> **ACTION ITEM**: Starting at the line that contains "Please read off the current" and running through the end of the entries, write the lines out again with "pictured here" swapped for "shown here" and nothing else changed. Leave the pictures out.

[THE RECORDS — start]

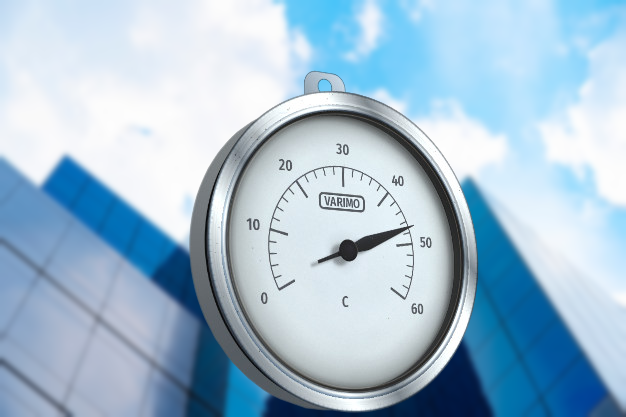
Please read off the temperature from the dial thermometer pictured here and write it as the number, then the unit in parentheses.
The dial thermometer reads 47 (°C)
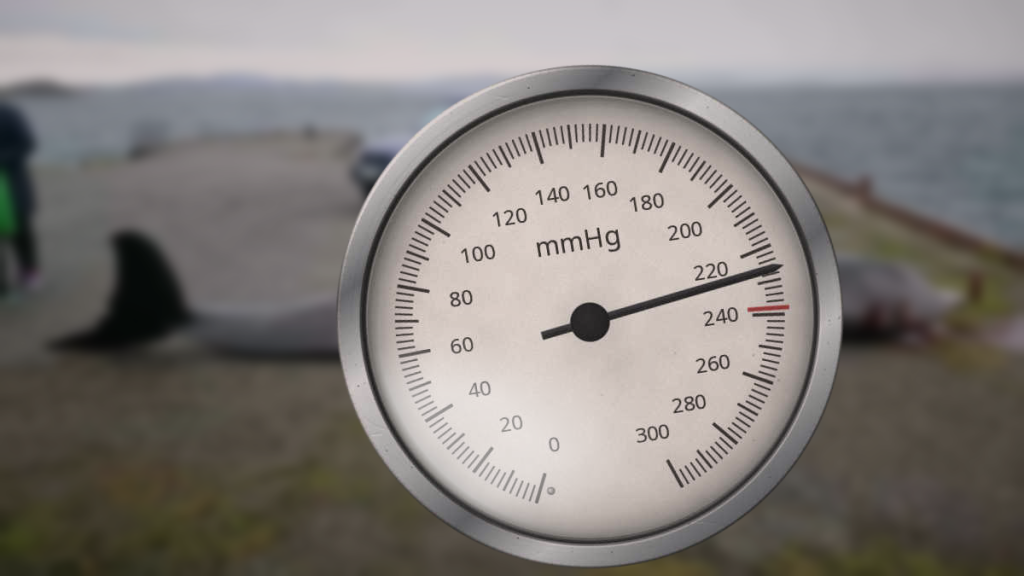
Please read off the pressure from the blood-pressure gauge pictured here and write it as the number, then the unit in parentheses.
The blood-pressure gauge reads 226 (mmHg)
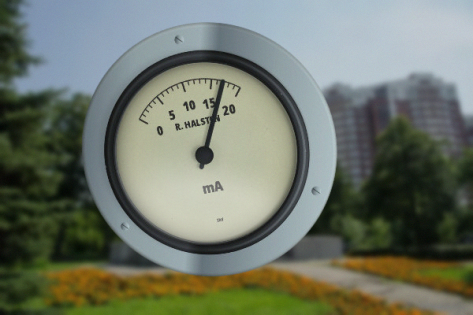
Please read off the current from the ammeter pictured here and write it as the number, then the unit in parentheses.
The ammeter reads 17 (mA)
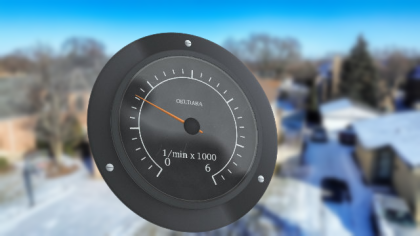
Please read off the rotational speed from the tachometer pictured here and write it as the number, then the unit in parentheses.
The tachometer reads 1600 (rpm)
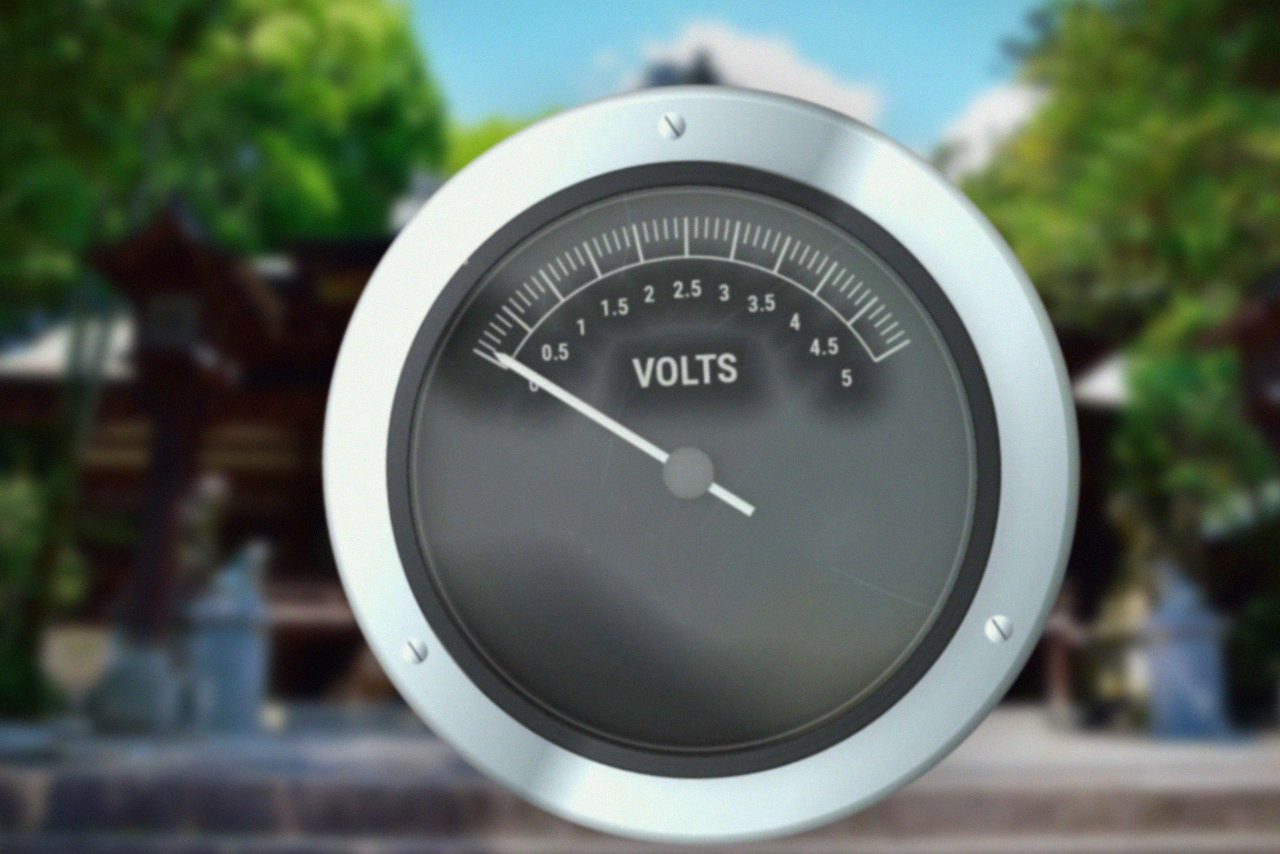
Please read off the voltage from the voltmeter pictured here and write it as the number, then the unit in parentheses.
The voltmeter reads 0.1 (V)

[THE RECORDS — finish]

> **OUTPUT FOR THIS EXERCISE**:
Please read off the current from the ammeter shown here and write it as the number, then the unit in parentheses.
The ammeter reads 17 (mA)
Please read off the rotational speed from the tachometer shown here and write it as the number, then the unit in parentheses.
The tachometer reads 1600 (rpm)
Please read off the voltage from the voltmeter shown here and write it as the number, then the unit in parentheses.
The voltmeter reads 0.1 (V)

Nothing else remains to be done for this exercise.